In Germany FKuR Plastics has been working to develop grades of bioplastics for injection molding and thermoforming, and in the USA Natureworks has formulated PLA grades for high temperature and high performance applications. Techmer PM is another player in this market and has developed PLA compounds for fiber, film and molding.
Meanwhile, Gala Industries has focused on reducing energy consumption in pelletizing of bioplastics. Leading brand-owners are looking at the use of bioplastics in a variety of applications: Kimberley-Clark has studied biodegradation in some depth and the latest work is on starch-polyethylene combinations.
There are a variety of certification and testing protocols in place for bioplastic materials and products, which the buyer and the processor need to understand to select appropriate compounds and machinery. Beta Analytic tests the biobased content of materials to ASTM D6866. Organic Waste Systems (OWS), one of the lead companies in compostability testing, will review the latest developments in standards, testing and certification of compostable plastics.

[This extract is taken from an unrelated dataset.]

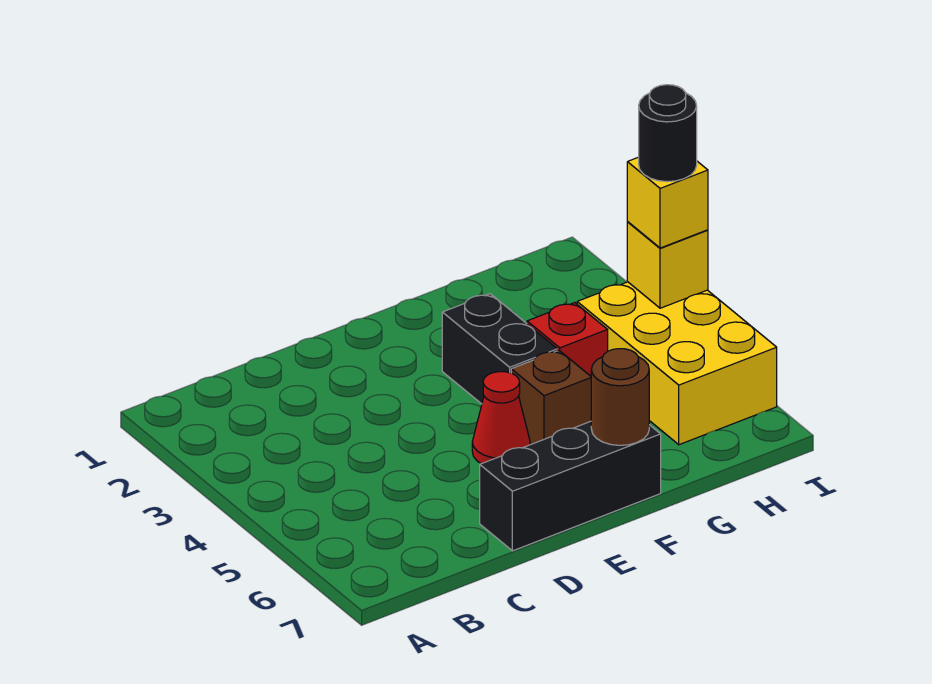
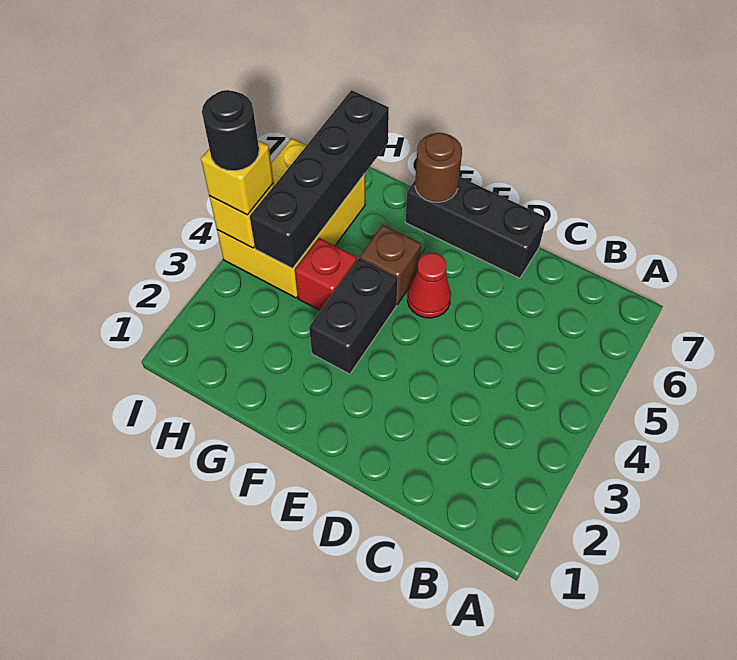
none -> black 1x4 brick [250,90,389,268]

Polyhydroxyalkanoates (PHAs) are in use due to favorable properties such as marine biodegradability. Telles has been involved in studies with the US Navy in this field and the polymer is in use in several areas. Professor Joe Greene of California State University at Chico has manufactured bottles with PHA and checked compostability. Biodegradable films are established in areas such as mulch films where recovery of conventional polyethylene is time-consuming and expensive.
Novamont has been a lead player in supplying bioplastics to this market and has been involved in many of the research studies. It is also supplying compostable polymers for flexible packaging, coextrusion and coating. Biaxially-oriented PLA (BOPLA) is now made worldwide and Toray Plastics (America) is supplying this film in the US: Franco Chicarella will describe the properties, uses and converting at the AMI conference in Miami. Machinery manufacturers have looked at set up and modifications for bioplastics processing: Reifenhauser has examined both film and sheet production on its extruders.
Plastics processors and their customers want to be part of a sustainable economy and have a profitable business. Bioplastics Compounding and Processing 2011 aims to examine the best ways to manufacture bioplastic components, with the right additive combinations, and cost-effective production methods.